# i fed my Ps raisens today



## tinyteeth (Mar 12, 2003)

i read somewhere that fruits and nuts are a good diet for Ps. they even liked dried bannanas as well. they eat; flake, pellets, fruits, guppies, goldfish, and beefheart. these guys eat better than i do.


----------



## FeederFish33 (Jan 22, 2003)

add some shrimp and krill to that diet. Its cheap and good for their color.


----------



## MikeR (May 29, 2003)

Do you pre-soak the dried bannanas?


----------



## Innes (Jan 13, 2003)

I am not about to do this


----------



## RhomZilla (Feb 12, 2003)

I wouldn't either.
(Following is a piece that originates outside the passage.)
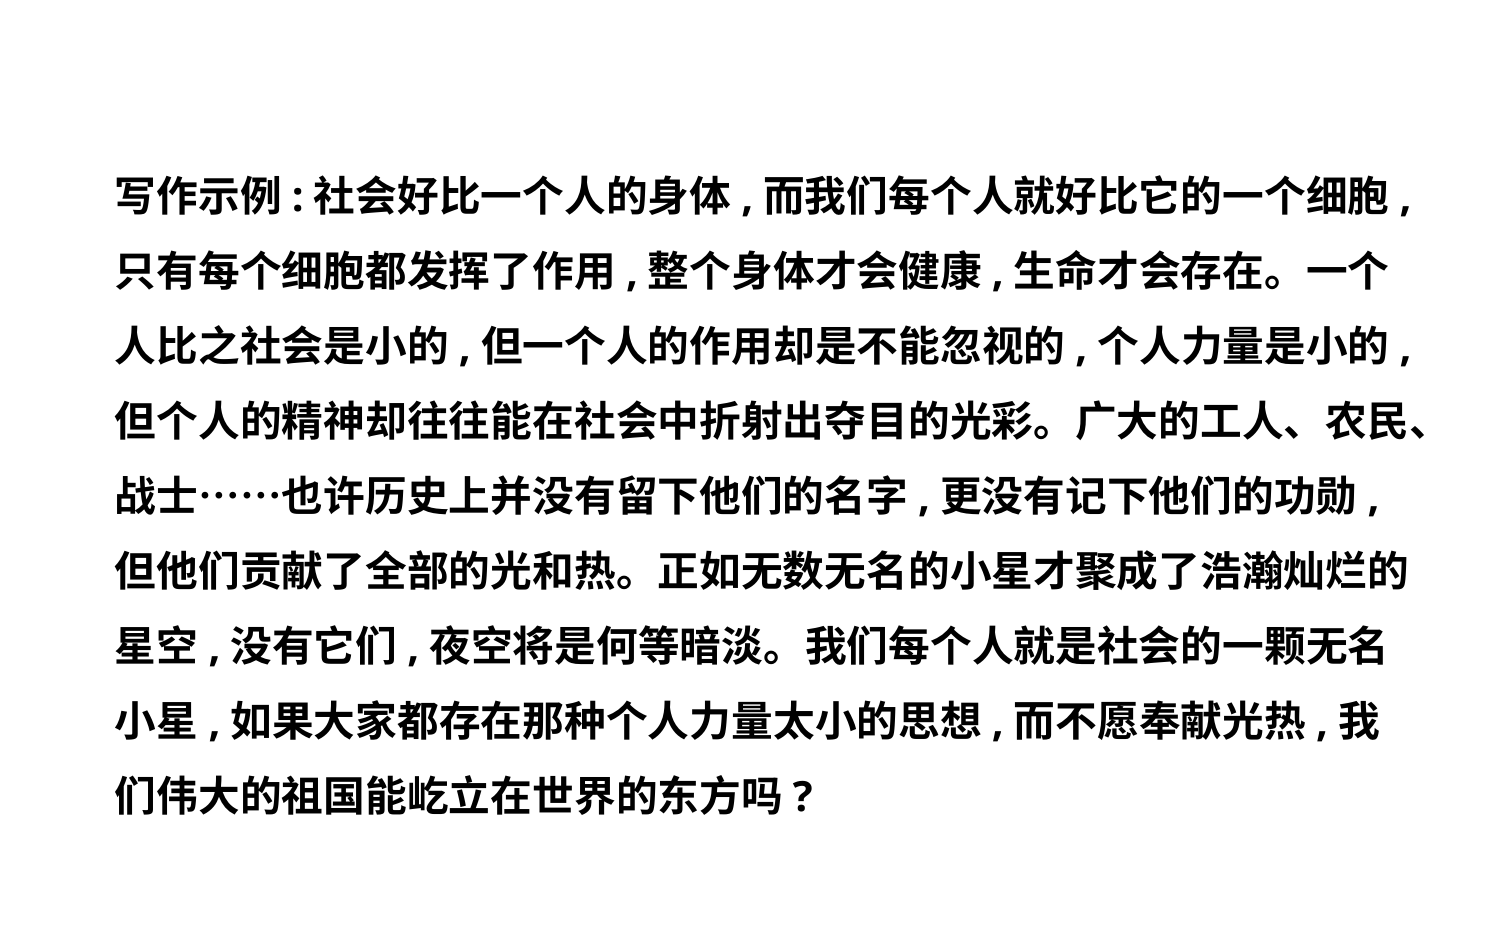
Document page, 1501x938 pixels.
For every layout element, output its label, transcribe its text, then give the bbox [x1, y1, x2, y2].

text_box 写作示例:社会好比一个人的身体,而我们每个人就好比它的一个细胞,只有每个细胞都发挥了作用,整个身体才会健康,生命才会存在。一个人比之社会是小的,但一个人的作用却是不能忽视的,个人力量是小的,但个人的精神却往往能在社会中折射出夺目的光彩。广大的工人、农民、战士……也许历史上并没有留下他们的名字,更没有记下他们的功勋,但他们贡献了全部的光和热。正如无数无名的小星才聚成了浩瀚灿烂的星空,没有它们,夜空将是何等暗淡。我们每个人就是社会的一颗无名小星,如果大家都存在那种个人力量太小的思想,而不愿奉献光热,我们伟大的祖国能屹立在世界的东方吗? [100, 137, 1436, 828]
Honestly, if I dont know how or what a prduct is made out of before they sell it in the markets and packed up, I usually pass up on it.


----------



## Skellon (May 18, 2003)

Yep, Id be cautious too


----------



## SERRAPYGO (Feb 4, 2003)

tinyteeth said:


> i read somewhere that fruits and nuts are a good diet for Ps. they even liked dried bannanas as well. they eat; flake, pellets, fruits, guppies, goldfish, and beefheart. these guys eat better than i do.


 Your intentions are good but, dried bananas have hydrogenated oils. Otherwise I don't see %100 fruit hurting them as long as it's not a main staple.


----------



## SnowCichlid (Jan 10, 2003)

Innes said:


> I am not about to do this


 Innes only like meat eh

but anyways piranhas are scavengers in the wild, they will eat nuts and fruit if you do a little research on their natural diet in the wild. During the rainy periods when water levels rise and flood towards trees, nuts and seeds will fall as well as fruit. Piranhas will eat this as well. They are not too fusy and will take what they get


----------